Among the entries below, count each line holding the word "Pancreas". Write only the number.
===== Source records =====
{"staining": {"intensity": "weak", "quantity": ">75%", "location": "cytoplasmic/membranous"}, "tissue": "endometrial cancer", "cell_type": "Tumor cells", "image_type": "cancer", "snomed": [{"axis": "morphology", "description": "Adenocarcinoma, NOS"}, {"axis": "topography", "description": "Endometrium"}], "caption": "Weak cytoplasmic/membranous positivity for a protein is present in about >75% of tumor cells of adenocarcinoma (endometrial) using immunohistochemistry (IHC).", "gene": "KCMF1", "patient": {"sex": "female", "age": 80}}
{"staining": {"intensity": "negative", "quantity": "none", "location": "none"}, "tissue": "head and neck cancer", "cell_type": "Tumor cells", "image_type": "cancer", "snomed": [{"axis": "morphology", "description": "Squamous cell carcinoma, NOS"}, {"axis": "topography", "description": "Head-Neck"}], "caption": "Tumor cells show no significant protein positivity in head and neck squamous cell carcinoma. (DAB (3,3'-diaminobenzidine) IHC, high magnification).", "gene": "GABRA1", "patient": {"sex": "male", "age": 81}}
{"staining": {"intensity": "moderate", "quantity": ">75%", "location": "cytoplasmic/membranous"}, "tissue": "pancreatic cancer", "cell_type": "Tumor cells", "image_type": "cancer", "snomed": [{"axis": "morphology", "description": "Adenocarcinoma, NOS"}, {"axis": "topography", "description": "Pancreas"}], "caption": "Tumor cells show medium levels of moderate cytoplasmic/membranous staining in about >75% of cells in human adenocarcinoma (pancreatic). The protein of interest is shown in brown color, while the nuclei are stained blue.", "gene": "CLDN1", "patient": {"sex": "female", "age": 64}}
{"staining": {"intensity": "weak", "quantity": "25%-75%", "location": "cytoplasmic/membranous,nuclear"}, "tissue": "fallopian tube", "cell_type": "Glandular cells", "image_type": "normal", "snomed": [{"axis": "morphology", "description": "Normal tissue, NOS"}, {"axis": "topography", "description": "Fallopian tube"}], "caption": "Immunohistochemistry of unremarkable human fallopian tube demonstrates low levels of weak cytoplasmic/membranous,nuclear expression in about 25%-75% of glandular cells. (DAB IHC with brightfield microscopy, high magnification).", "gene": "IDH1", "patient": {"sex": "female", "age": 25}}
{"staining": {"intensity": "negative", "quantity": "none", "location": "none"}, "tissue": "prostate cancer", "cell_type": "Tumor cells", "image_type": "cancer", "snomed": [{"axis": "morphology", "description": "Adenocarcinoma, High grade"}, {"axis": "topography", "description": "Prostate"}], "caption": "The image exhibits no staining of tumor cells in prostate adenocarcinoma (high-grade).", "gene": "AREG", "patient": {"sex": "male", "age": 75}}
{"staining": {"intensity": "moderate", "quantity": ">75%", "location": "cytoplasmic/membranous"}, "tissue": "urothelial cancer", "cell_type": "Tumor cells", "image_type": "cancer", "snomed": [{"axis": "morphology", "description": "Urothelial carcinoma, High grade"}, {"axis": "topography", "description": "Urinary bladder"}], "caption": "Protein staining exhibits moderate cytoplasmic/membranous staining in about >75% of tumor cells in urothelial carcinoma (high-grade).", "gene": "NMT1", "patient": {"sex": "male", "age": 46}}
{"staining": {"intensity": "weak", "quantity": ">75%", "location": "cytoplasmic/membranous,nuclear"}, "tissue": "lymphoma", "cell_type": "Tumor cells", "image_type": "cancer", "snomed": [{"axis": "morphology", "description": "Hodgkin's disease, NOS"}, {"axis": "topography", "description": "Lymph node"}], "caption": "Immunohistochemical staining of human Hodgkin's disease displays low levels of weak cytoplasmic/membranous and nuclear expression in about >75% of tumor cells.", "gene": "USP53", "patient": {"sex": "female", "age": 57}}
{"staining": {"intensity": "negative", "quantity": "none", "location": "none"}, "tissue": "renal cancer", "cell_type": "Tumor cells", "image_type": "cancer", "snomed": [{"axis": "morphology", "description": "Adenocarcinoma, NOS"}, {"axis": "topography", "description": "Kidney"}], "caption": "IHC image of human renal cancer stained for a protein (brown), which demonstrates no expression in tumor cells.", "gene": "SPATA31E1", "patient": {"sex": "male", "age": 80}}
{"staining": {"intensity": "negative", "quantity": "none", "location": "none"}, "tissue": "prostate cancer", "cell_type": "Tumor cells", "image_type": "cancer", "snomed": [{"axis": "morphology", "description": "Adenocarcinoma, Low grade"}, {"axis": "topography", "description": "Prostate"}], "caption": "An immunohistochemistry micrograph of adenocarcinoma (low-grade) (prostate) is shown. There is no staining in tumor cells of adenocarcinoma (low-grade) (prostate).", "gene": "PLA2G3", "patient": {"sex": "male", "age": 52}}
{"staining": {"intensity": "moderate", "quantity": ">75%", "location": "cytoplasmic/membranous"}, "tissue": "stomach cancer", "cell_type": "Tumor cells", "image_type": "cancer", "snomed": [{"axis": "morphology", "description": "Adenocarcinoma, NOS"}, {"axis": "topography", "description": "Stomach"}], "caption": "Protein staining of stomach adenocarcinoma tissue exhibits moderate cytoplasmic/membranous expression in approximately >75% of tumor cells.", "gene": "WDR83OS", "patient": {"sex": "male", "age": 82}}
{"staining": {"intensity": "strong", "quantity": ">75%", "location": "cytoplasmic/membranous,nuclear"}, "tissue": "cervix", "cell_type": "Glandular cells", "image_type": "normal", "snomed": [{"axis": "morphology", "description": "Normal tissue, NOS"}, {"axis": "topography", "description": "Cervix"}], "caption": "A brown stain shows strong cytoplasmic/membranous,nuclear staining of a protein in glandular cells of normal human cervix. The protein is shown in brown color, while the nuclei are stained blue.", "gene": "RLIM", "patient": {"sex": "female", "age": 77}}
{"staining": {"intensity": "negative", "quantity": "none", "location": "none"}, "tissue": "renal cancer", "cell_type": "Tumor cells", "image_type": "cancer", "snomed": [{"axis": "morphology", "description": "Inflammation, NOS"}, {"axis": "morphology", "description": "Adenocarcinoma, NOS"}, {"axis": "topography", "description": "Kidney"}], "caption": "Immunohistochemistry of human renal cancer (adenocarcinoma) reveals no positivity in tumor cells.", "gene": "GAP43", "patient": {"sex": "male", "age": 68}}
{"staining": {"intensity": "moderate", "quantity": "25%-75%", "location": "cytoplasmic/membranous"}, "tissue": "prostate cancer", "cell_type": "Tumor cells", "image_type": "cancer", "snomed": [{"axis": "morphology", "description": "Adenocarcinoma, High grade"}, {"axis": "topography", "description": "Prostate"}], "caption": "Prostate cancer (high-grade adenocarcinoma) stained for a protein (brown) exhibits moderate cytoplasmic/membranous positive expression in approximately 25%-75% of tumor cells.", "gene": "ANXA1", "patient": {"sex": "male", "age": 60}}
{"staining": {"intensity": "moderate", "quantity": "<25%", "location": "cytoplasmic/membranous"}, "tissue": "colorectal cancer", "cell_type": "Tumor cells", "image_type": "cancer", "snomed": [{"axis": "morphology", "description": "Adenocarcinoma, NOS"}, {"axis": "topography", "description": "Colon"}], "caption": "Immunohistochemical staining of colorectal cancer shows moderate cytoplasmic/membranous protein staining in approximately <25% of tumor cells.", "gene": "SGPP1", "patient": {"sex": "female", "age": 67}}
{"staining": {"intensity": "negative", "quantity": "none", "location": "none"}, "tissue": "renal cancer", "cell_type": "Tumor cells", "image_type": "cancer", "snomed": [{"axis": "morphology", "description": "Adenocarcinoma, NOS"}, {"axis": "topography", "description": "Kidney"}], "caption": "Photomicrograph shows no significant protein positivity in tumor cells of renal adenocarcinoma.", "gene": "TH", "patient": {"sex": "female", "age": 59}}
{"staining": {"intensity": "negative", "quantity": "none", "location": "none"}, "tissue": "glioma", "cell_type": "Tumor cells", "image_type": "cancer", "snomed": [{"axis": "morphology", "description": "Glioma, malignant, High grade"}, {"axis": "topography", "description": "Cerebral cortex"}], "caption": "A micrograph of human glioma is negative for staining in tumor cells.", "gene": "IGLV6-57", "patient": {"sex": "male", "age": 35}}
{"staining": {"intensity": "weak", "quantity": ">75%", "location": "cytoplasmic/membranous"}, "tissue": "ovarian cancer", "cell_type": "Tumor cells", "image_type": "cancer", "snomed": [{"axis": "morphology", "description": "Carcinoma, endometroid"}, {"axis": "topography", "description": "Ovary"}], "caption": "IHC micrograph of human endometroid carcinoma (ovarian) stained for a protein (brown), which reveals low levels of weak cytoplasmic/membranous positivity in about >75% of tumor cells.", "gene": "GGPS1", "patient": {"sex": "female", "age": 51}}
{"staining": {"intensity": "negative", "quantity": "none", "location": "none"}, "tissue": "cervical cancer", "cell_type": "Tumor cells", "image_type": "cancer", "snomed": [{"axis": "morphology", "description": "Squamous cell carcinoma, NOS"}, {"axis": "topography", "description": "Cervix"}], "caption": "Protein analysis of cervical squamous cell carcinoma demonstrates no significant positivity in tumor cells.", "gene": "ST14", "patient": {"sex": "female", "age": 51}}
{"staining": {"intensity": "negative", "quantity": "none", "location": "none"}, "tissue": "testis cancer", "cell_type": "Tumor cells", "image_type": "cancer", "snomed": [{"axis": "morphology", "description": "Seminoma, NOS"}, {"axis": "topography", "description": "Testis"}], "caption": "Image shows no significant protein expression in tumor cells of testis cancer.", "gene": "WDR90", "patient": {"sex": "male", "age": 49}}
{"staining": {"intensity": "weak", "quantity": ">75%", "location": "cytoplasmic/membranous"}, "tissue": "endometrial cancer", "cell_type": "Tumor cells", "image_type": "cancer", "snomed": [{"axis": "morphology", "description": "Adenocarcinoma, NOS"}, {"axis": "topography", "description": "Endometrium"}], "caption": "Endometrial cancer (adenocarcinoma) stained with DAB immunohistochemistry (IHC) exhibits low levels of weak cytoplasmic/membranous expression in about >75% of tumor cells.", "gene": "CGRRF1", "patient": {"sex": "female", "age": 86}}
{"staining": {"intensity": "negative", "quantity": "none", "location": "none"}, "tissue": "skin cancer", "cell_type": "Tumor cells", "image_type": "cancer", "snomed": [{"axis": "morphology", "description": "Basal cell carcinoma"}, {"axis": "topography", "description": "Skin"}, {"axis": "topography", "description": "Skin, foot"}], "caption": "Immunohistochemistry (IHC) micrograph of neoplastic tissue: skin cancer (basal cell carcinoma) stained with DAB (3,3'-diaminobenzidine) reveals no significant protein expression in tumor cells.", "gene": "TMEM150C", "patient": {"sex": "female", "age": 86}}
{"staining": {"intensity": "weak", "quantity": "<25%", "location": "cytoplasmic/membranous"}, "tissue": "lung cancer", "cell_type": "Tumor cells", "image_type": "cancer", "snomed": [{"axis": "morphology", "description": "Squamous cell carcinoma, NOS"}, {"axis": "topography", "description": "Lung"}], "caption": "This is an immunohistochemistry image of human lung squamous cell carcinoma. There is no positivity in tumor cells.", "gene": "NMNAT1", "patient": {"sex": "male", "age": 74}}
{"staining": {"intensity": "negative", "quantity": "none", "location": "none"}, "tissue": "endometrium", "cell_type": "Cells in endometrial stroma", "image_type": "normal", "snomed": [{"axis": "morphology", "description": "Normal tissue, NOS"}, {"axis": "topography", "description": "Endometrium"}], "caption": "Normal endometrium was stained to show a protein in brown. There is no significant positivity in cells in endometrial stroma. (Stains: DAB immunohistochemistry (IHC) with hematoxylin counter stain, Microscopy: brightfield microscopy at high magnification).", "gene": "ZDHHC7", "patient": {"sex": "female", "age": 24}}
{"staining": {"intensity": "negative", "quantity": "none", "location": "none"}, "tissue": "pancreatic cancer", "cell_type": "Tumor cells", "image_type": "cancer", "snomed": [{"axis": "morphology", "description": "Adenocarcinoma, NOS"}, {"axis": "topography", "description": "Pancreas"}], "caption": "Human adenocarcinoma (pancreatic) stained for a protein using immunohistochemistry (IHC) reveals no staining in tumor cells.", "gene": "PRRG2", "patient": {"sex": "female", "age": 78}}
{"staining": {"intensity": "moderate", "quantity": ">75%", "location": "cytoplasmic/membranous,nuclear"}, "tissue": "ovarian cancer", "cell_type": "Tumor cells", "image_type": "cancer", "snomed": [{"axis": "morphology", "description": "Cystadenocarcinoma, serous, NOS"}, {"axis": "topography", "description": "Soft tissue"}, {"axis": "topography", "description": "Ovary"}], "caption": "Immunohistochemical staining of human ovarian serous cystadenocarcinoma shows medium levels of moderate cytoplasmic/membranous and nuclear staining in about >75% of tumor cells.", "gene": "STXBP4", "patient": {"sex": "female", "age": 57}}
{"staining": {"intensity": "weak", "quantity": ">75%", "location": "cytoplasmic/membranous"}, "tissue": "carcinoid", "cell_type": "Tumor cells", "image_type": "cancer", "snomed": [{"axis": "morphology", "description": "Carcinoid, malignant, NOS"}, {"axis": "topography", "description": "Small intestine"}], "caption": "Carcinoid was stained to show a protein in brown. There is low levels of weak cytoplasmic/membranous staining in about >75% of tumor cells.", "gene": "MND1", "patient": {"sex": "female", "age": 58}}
=====
--- Solution to this exercise ---
2